Direction 1: Lay out the entries on shifting shapes as a Markdown table with the columns Row and Entry line. Run from the first entry up to and including the line with "purple line: moved 3", and leave out blank lines.

Provided text:
Twitter Analysis

Setup

This is a R markdown document for Twitter Analysis. In this document, we setup twitter credentials, do a connection test, search twitter, gather tweets and perform analysis on them.

Twitter uses Oauth, we will be using “setup_twitter_oauth” function to setup the necessary oauth by passing the key, secret, token information. We can obtain these details by setting up a twitter dev account.

setup_twitter_oauth(key, secret, token, accesstoken)

## [1] "Using direct authentication"

Connection Check

Once the oauth is setup successfully, we can perform a connection test by searching the twitter by asking to return minimun number of tweets.

searchTwitter("#rstats", n =10)

Direction 2: Reproduce the Twitter analysis text from "setup_twitter_oauth(key, secret, token, accesstoken)" up to and including "number of tweets.", swapping "connection test" for "connectivity test".

Stored records:

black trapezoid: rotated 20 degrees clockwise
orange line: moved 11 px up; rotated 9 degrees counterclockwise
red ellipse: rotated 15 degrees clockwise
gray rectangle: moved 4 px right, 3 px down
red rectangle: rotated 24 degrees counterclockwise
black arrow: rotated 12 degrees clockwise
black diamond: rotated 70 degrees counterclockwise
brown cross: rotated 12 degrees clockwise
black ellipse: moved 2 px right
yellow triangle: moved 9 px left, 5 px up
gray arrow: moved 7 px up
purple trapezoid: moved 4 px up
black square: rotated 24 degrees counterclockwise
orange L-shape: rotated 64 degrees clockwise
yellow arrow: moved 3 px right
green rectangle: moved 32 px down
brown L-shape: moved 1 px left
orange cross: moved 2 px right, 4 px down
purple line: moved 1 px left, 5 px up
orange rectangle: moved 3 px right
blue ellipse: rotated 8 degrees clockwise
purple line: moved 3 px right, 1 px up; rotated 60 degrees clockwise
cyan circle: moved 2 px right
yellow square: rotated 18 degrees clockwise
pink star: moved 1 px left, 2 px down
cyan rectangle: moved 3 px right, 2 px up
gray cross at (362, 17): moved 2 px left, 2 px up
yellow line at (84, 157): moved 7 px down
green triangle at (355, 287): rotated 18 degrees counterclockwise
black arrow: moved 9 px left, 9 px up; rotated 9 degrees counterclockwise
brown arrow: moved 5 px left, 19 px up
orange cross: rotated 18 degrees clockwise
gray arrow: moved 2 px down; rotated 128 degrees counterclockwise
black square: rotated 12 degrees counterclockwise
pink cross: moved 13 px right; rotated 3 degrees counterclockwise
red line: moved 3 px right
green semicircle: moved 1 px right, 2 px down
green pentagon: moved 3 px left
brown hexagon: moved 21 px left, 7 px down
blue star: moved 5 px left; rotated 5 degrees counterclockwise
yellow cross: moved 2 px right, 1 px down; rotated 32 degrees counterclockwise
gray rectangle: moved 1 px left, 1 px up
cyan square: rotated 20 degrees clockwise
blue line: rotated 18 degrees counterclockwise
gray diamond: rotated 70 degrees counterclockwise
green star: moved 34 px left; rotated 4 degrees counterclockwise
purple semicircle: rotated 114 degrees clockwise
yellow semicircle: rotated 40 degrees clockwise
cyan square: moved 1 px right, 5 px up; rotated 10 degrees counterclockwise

Right answer 1:
| Row | Entry line |
|---|---|
| 1 | black trapezoid: rotated 20 degrees clockwise |
| 2 | orange line: moved 11 px up; rotated 9 degrees counterclockwise |
| 3 | red ellipse: rotated 15 degrees clockwise |
| 4 | gray rectangle: moved 4 px right, 3 px down |
| 5 | red rectangle: rotated 24 degrees counterclockwise |
| 6 | black arrow: rotated 12 degrees clockwise |
| 7 | black diamond: rotated 70 degrees counterclockwise |
| 8 | brown cross: rotated 12 degrees clockwise |
| 9 | black ellipse: moved 2 px right |
| 10 | yellow triangle: moved 9 px left, 5 px up |
| 11 | gray arrow: moved 7 px up |
| 12 | purple trapezoid: moved 4 px up |
| 13 | black square: rotated 24 degrees counterclockwise |
| 14 | orange L-shape: rotated 64 degrees clockwise |
| 15 | yellow arrow: moved 3 px right |
| 16 | green rectangle: moved 32 px down |
| 17 | brown L-shape: moved 1 px left |
| 18 | orange cross: moved 2 px right, 4 px down |
| 19 | purple line: moved 1 px left, 5 px up |
| 20 | orange rectangle: moved 3 px right |
| 21 | blue ellipse: rotated 8 degrees clockwise |
| 22 | purple line: moved 3 px right, 1 px up; rotated 60 degrees clockwise |

Right answer 2:
setup_twitter_oauth(key, secret, token, accesstoken)

## [1] "Using direct authentication"

Connection Check

Once the oauth is setup successfully, we can perform a connectivity test by searching the twitter by asking to return minimun number of tweets.